Monday, January 9, 2012

Please, no more days.

At the very beginning of Lone Scherfig's One Day, a character is doing something that, say, if you've ever watched another movie, pretty clearly foreshadows a major incident later in the film. That the movie then jumps back about 20 years, just about confirms it.


Save for that jump back in time and a couple of other ones sprinkled throughout the film, the story propels forward in a standard, linear fashion. The story of Emma and Dexter (Anne Hathaway and Jim Sturges) begins--chronologically, that is--in 1988, when they meet during the night of their graduation from University. In a poorly edited sequence that thoroughly confused me, the two go back to her flat where they almost hook up, but end up not having sex--at least I think so. Instead the two part ways the best of friends, although their lives take on particularly divergent paths. Dexter becomes a television celebrity, hosting a late night dance show. Think of him as--and excuse the redundancy here--a cheesy Ryan Seacrest. Emma, the aspiring writer, is stuck--though reasonably happy at times--running a Tex-Mex restaurant. At the same time he's banging show dancers and groupies alike, Emma is being wooed by one of her waiters--Ian, an aspiring (and patently unfunny) comedian.
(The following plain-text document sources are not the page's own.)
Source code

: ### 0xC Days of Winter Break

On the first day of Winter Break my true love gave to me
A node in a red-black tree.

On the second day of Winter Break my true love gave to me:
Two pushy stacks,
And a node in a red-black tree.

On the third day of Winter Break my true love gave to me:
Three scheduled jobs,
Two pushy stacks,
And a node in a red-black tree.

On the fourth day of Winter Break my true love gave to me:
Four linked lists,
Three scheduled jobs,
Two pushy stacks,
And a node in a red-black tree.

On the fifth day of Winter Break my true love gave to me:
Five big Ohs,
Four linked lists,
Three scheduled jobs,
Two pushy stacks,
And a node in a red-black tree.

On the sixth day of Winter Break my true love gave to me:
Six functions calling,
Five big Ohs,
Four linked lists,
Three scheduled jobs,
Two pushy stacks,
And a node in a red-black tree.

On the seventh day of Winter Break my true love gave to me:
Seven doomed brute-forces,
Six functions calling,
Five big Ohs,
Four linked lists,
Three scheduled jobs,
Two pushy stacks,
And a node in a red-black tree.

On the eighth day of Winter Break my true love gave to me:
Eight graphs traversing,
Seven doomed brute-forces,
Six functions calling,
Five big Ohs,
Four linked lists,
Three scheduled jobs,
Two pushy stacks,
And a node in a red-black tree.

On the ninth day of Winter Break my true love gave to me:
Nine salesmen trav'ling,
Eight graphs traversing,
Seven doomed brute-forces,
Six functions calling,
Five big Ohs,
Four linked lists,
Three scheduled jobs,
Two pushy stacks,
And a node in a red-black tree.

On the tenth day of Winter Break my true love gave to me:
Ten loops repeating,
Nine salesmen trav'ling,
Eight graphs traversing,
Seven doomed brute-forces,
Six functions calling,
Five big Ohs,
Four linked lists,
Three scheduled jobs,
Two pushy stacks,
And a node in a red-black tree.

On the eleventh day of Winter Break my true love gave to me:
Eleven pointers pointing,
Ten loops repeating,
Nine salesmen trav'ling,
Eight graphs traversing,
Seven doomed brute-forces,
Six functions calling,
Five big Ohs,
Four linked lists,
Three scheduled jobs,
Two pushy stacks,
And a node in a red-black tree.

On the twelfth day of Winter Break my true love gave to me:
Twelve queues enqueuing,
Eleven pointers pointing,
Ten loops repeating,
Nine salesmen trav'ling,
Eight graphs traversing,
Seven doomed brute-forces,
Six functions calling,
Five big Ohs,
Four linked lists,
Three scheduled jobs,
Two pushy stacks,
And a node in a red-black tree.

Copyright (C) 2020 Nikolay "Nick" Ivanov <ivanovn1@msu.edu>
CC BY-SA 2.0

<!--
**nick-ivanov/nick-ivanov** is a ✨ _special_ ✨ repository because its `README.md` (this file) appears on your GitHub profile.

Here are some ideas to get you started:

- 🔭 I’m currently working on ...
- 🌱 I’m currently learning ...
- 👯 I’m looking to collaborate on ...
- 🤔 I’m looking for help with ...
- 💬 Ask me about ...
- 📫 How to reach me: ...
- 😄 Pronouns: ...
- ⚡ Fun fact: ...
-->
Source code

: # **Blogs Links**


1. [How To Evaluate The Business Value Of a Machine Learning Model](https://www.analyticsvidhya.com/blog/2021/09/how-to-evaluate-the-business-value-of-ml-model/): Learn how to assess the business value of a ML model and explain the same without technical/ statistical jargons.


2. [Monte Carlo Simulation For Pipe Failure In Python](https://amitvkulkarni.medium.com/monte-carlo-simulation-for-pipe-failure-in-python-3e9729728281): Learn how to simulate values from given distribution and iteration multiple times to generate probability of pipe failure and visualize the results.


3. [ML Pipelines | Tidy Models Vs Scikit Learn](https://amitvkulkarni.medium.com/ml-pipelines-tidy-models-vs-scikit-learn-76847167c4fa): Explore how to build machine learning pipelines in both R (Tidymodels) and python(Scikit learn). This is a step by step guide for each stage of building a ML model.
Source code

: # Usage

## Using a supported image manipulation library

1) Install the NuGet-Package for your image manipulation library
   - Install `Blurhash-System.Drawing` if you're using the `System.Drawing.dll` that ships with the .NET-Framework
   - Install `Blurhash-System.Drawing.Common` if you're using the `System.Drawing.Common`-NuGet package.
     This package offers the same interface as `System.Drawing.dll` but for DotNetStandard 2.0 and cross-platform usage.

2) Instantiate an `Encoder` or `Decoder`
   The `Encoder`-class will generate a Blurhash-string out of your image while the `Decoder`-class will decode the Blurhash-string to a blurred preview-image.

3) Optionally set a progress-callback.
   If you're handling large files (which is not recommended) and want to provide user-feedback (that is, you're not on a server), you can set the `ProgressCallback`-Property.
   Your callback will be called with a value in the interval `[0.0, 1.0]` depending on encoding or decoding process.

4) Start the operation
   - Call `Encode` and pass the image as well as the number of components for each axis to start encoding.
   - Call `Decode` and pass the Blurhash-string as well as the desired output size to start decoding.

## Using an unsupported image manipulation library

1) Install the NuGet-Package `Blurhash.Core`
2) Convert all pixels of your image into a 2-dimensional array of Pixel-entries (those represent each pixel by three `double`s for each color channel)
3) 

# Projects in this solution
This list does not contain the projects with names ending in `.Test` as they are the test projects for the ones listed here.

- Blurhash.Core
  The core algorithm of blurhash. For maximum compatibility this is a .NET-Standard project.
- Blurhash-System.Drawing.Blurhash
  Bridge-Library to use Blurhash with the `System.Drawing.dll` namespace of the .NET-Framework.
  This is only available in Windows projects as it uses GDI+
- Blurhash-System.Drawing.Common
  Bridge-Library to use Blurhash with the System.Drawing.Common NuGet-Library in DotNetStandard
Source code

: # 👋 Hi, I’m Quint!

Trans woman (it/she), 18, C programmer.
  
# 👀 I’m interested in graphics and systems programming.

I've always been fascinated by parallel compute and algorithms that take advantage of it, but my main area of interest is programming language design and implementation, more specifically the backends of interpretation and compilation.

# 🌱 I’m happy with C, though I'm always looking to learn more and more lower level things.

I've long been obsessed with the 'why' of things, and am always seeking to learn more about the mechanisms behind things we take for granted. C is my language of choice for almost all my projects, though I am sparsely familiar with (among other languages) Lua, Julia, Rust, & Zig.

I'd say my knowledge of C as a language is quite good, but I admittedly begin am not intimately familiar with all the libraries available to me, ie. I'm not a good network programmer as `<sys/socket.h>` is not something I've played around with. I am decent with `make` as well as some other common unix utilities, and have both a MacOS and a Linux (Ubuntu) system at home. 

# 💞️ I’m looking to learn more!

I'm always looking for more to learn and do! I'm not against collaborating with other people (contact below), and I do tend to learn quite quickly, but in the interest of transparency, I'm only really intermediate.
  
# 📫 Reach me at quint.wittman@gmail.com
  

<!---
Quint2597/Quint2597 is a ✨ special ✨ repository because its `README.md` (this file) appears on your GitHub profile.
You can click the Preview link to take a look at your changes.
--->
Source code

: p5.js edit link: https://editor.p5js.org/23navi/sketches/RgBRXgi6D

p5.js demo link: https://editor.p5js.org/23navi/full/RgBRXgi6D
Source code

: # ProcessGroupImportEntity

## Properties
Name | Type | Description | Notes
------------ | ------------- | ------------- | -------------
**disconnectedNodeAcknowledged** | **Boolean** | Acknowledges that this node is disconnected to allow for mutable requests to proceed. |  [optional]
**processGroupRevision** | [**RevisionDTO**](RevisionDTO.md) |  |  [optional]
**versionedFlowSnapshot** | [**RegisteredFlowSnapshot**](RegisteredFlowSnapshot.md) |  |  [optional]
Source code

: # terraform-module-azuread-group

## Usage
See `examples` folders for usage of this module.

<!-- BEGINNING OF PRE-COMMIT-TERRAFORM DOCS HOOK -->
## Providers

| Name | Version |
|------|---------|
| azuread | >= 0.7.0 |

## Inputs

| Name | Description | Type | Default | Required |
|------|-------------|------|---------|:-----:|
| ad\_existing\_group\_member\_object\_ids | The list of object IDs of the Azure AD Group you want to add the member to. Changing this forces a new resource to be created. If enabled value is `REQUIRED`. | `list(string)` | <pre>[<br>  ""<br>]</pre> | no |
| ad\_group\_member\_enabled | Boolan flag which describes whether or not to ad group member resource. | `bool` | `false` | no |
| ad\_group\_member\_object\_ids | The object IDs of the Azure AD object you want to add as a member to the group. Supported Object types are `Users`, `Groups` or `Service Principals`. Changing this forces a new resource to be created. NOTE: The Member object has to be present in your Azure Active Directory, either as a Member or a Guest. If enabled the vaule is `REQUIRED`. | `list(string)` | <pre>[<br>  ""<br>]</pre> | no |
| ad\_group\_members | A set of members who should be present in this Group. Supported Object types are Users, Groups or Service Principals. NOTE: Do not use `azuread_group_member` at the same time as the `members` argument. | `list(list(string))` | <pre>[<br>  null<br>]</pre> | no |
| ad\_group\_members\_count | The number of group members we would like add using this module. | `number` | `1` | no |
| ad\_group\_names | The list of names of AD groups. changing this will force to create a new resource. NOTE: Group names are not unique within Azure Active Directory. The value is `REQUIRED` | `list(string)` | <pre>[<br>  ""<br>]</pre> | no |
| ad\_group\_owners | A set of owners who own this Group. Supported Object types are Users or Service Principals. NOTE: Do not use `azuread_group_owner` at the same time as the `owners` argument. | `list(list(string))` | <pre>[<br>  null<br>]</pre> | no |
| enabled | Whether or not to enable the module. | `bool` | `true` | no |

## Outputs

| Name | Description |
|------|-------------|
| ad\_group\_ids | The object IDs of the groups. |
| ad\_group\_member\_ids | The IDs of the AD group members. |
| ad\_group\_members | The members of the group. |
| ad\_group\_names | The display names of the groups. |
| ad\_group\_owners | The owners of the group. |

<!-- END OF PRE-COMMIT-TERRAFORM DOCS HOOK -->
It's a peculiar trait Hathaway possesses that she can honestly and convincingly portray the ugly duckling phase of a woman's life--she did the same in The Princess Diaries and even The Devil Wears Prada. Sturges, on the other hand, brings very little depth to the character who sits at the center of the story. Granted, Dexter is meant to sort of just be a pretty face--a "himbo" in a sense--but if we're to empathize with him, as when his career goes kaput or when his marriage to another woman falls apart, there must be something there. There isn't.

Even in flawed or subpar movies, Hathaway will show great chemistry with her leading man. I'm thinking specifically of Love & Other Drugs with Jake Gyllenhaal. Here she and Sturges miss each other in the same way that Emma and Dexter continue to do. Yet Ian of course isn't a sufficient enough option for her either. Though a relationship occurs between them, he's nothing more than a Bellamy. It isn't quite fair that she only really gets to choose between the two (except for the brief fling she has with a Frenchman in Paris).

The film's conceit of each new sequence taking place on the same day also seemingly adds nothing to the story. That there is simply no apparent cosmic reason that every significant moment in these two characters' lives needs to happen every July 15 makes it come off as nothing more than a gimmick.

But in the end, the one thing that makes a film like this worthwhile is the romance between its central couple. It's too bad that in One Day, only one half of the party decided to show up.